Silver Wattle in flower - Rotunda Park, Newstead, 8th August 2009

Silver Wattle in flower - Rotunda Park, Newstead, 8th August 2009

One response to “Now flowering in Rotunda Park

  1. I am going to have a close look at all the Silver Wattles we planted in Rotunda Park. The seed I collected to grow those seedlings (and some planted at my own place at around the same time)was from naturally occurring specimens in the Loddon River at Newstead. Alas now that they are mature I can see that one specimen I planted at my place looks like a hybrid bewteen SILVER WATTLE Acacia dealbata and COOTAMUNDRA WATTLE Acacia baileyana. I will be cutting down the hybrid on my place and if I identify any in Rotunda Park I think they should be cut down too (will discuss with our Landcare group if any are found).

    When I collect seed I can only be sure of one parent.
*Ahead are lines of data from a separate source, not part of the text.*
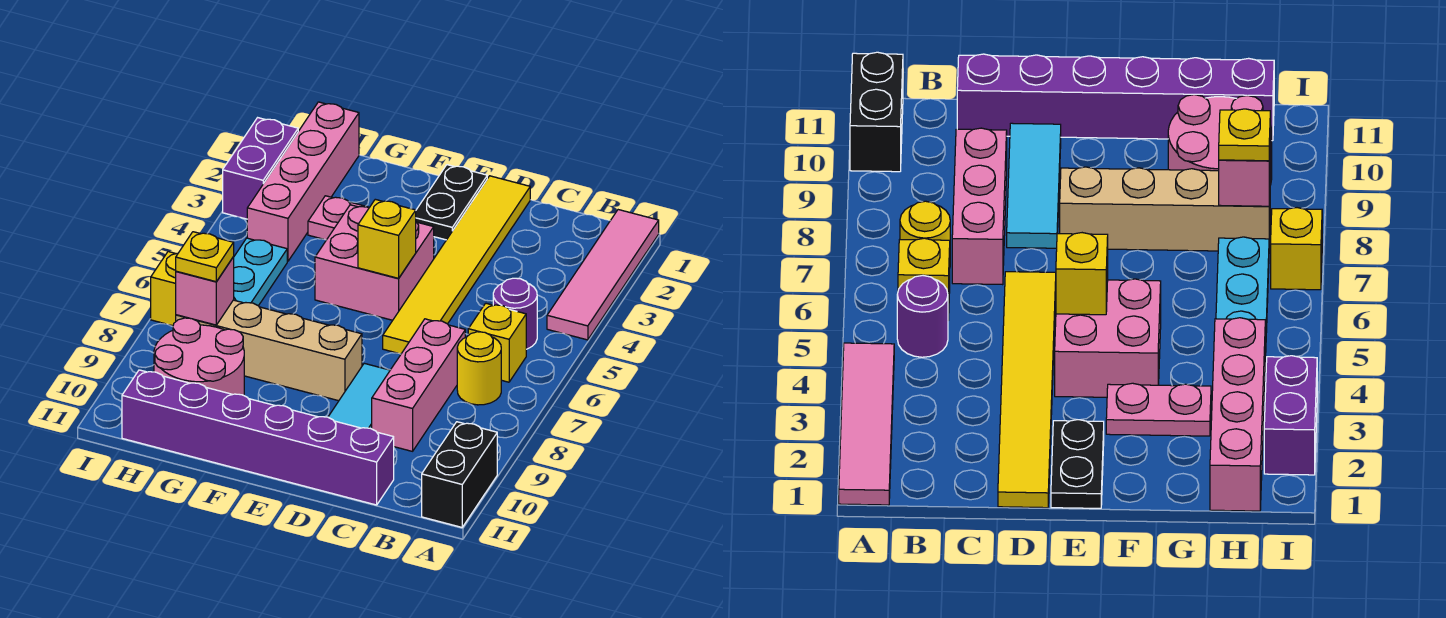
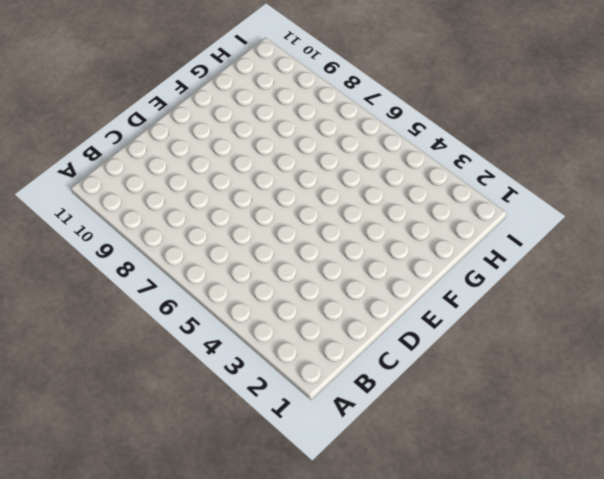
none -> pink tile A1:A4 level 1
none -> black brick A10:A11 level 1
none -> purple round brick B5 level 1

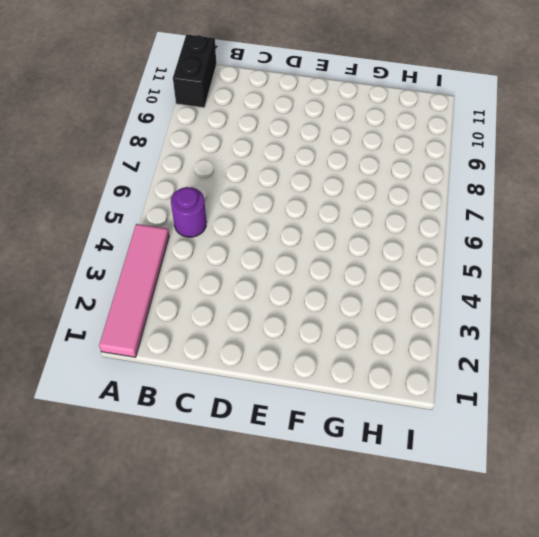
none -> yellow brick B6 level 1
none -> yellow round brick B7 level 1
none -> pink brick C7:C9 level 1

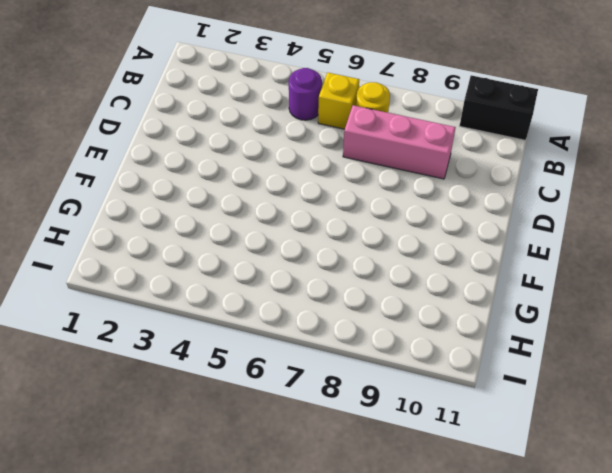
none -> pink tile A1:A4 level 1
none -> purple brick C11:H11 level 1
none -> yellow tile D1:D6 level 1

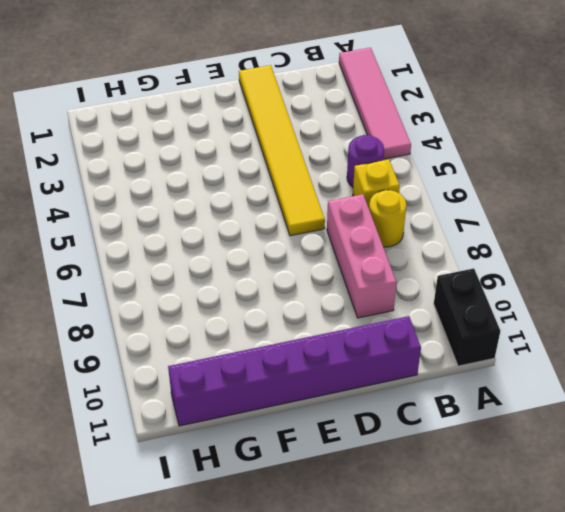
none -> cyan tile D8:D10 level 1
none -> black plate E1:E2 level 1
none -> pink brick E4:F5 level 1

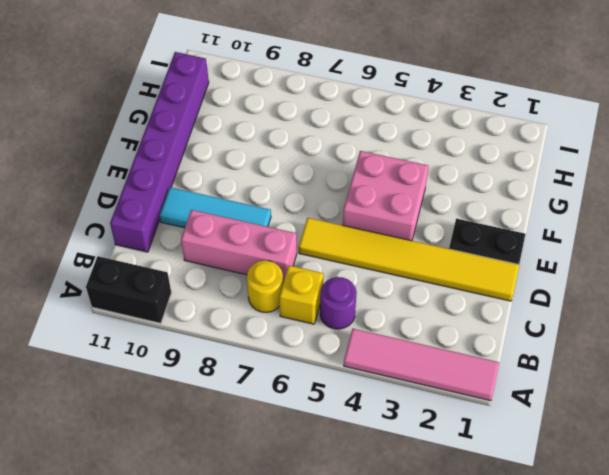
none -> tan brick E8:H8 level 1
none -> pink plate F3:G3 level 1
none -> pink round brick G9:H10 level 1

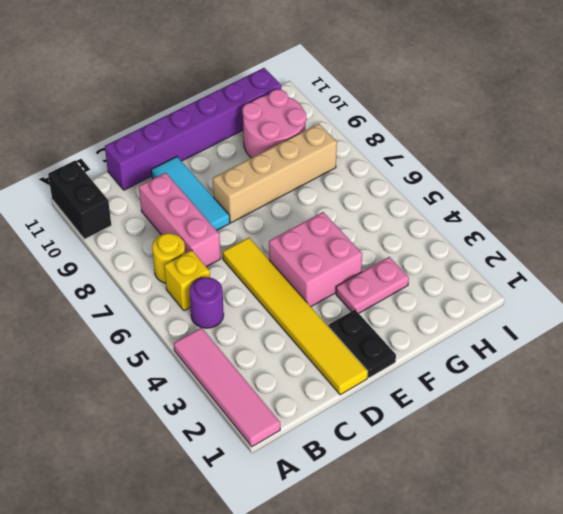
none -> pink brick H1:H4 level 1
none -> cyan plate H5:H7 level 1
none -> purple brick I2:I3 level 1

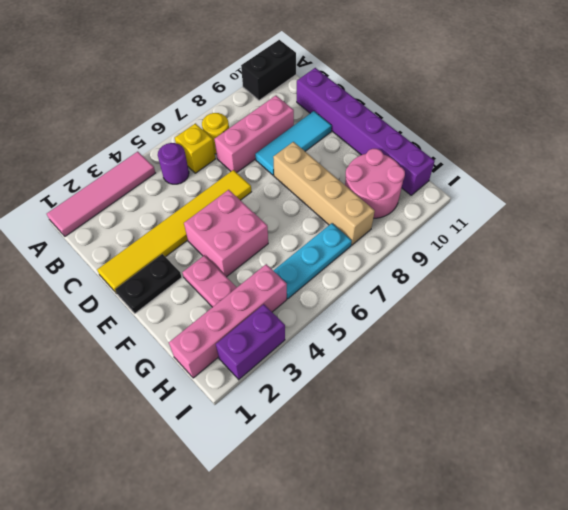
none -> yellow brick I7 level 1
none -> yellow brick E5 level 2
none -> pink brick H8 level 2

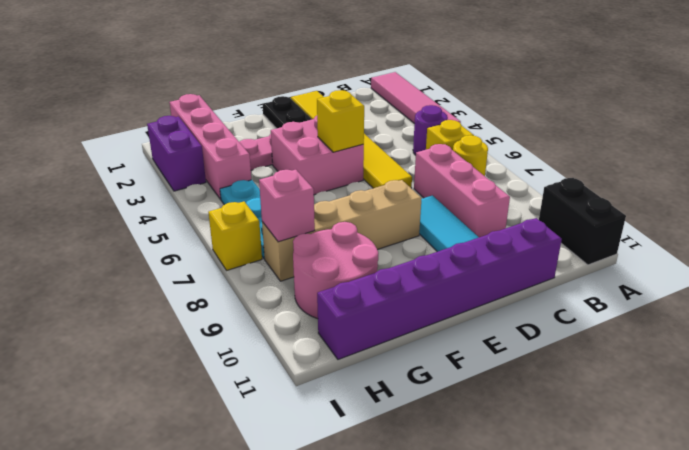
none -> yellow plate H8 level 3

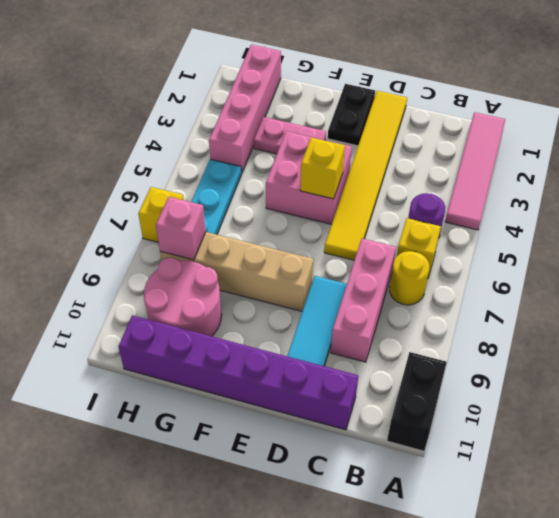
none -> purple brick I2:I3 level 1
none -> yellow plate H8 level 3

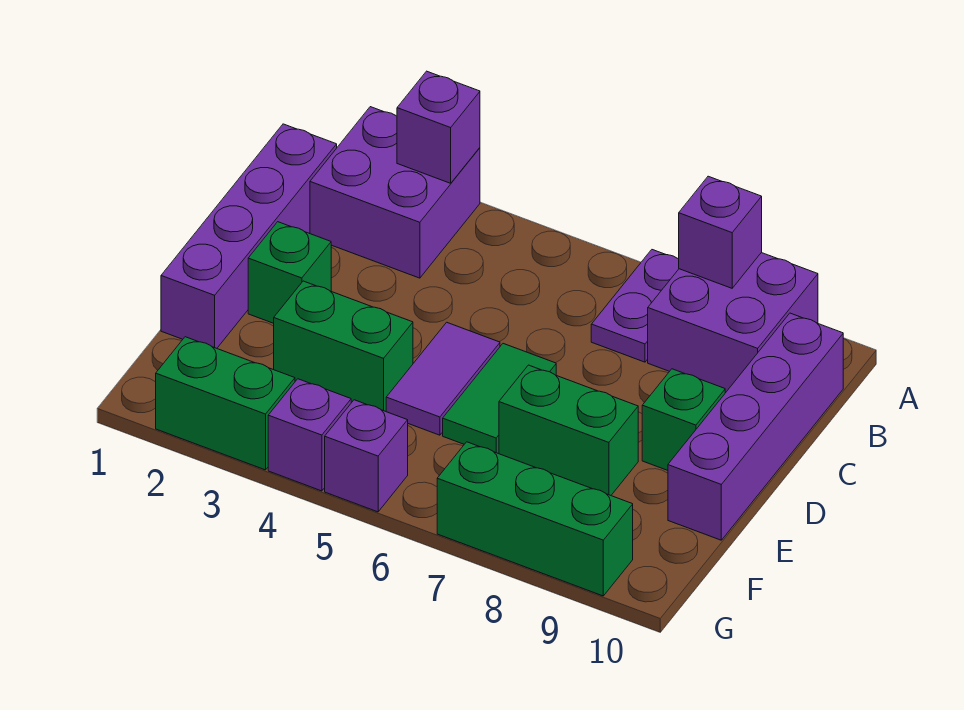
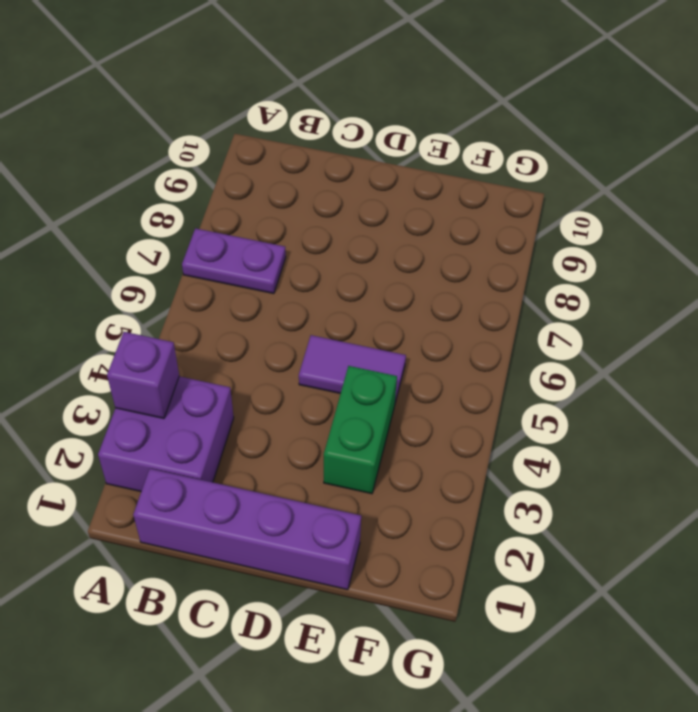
none -> purple brick A8:B9 level 1
none -> purple brick B10:E10 level 1
none -> green brick D2 level 1

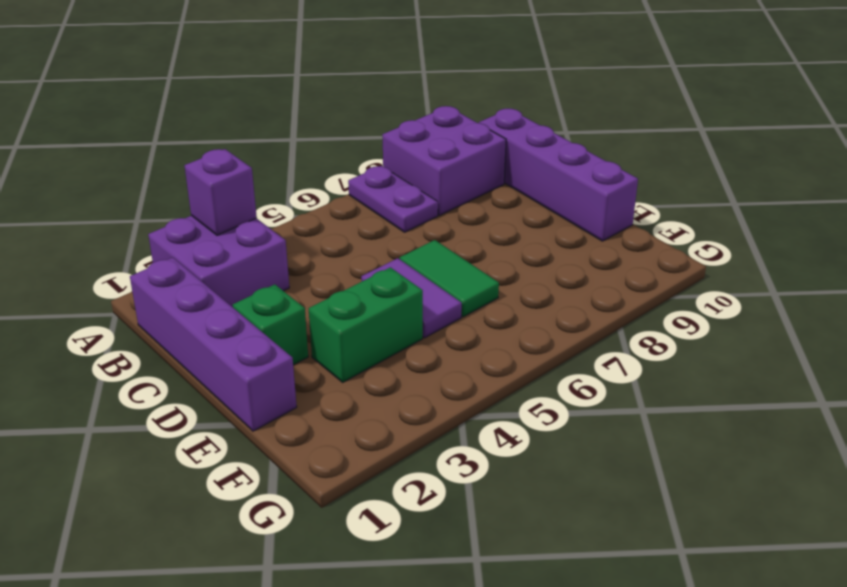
none -> green brick D9 level 1
none -> green brick E7:E8 level 1
none -> green brick G2:G3 level 1

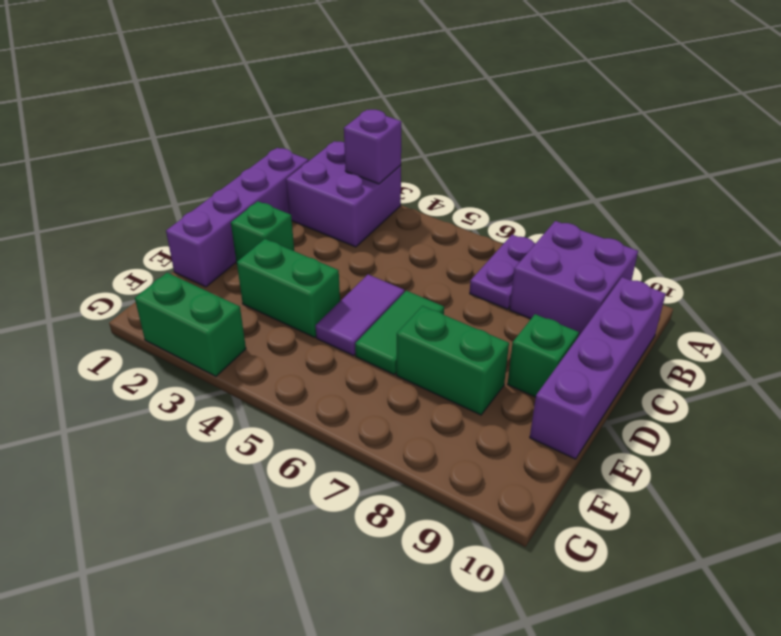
none -> purple brick G4 level 1
none -> purple brick G5 level 1
none -> green brick G7:G9 level 1

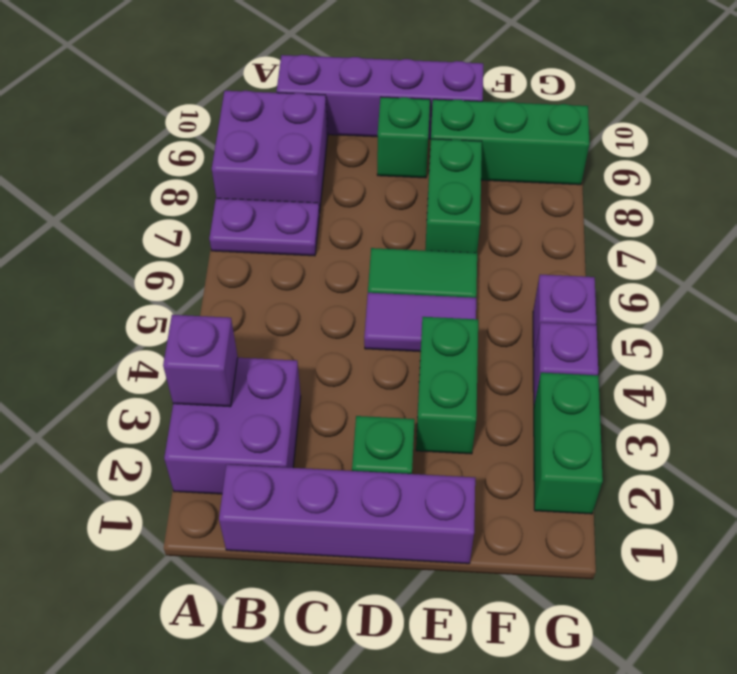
green brick E9:G9 level 1 -> green brick G7:G9 level 1
none -> purple brick A8 level 2

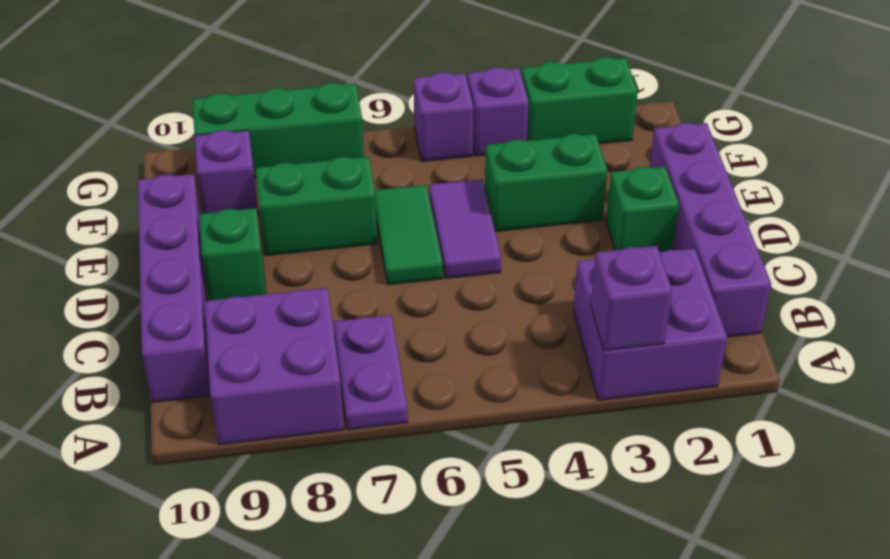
purple brick F9 level 1 -> purple brick A8 level 2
The flowers on the indigenous Newstead Silver Wattles that I collected seed from in December must have been pollinated (6 months earlier, in July) by pollen from flowers on a Cootamundra Wattle. The latter is a species from NSW, planted in Newstead gardens.

    Cootamundra Wattle is a beautiful plant, but it is problematic when planted in our area because it can become a weed, the seeds being spread by birds and possibly ants into bushland areas where it displaces our local species, and by hybridising with our local Silver Wattle it interferes with the genetic integrity of our natural heritage.

    If anyone is unsure about whether they have Silver Wattles or Cootamundra Wattles on their property the best way to distuinguish them is to look at the numbers of pairs of pinnae on each bipinnate leaf. Silver Wattle has 8 to 20 pairs (with each pinnae having 20 to 40 pairs of leaflets), while Cootamundra Wattle has only 2 to 6 pairs of pinnae (with each pinnae having 10 to 24 pairs of leaflets).

    The NCCMA has produced a leaflet with coloured illustrations describing 3 local bipinnate wattles (Silver Wattle, Late Black Wattle and Deane’s WAttle)and how to distinguish them from 2 ‘weedy’ ones (Early Black Wattle and Cootamundra Wattle, both indigenous to NSW). If anyone needs a copy of that leaflet call me on (03) 5476 2691 or Geoff may be able to put the content of the leaflet on this website.

    The leaflet does not discuss or illustrate hybrids, but Leon Costerman’s excellent book the “Native Trees and Shrubs of South-eastern Australia” says Cootamundra Wattle is known to hybridise with Silver Wattle and Early Black Wattle.

    TAKE HOME MESSAGE: Be careful what you plant!